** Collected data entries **
■ ■ ■ ■ ■ ■ ■

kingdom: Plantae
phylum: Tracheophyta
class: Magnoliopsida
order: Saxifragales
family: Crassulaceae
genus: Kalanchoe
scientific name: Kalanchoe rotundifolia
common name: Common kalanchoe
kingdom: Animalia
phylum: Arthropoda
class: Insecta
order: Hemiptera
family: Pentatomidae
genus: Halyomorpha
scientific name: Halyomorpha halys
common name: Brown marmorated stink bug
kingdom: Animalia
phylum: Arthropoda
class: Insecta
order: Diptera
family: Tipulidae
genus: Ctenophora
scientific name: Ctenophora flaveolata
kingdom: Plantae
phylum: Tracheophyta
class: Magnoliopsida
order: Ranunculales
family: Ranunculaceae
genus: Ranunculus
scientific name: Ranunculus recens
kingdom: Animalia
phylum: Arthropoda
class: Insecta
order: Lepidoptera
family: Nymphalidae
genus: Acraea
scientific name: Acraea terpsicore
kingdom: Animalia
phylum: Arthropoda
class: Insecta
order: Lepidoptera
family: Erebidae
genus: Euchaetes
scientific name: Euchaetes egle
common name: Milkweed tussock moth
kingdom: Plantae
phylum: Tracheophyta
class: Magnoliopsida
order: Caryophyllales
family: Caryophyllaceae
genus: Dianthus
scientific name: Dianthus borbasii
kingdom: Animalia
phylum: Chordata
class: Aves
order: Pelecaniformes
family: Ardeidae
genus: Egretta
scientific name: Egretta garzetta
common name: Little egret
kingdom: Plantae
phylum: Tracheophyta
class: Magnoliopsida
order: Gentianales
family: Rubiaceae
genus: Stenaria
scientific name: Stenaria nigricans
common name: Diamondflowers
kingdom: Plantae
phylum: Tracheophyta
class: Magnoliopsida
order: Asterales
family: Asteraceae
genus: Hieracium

■ ■ ■ ■ ■ ■ ■

** Work to complete **
Pull out every line in the listing above that contains the word "order", matching its case exactly.

** Result of the task **
order: Saxifragales
order: Hemiptera
order: Diptera
order: Ranunculales
order: Lepidoptera
order: Lepidoptera
order: Caryophyllales
order: Pelecaniformes
order: Gentianales
order: Asterales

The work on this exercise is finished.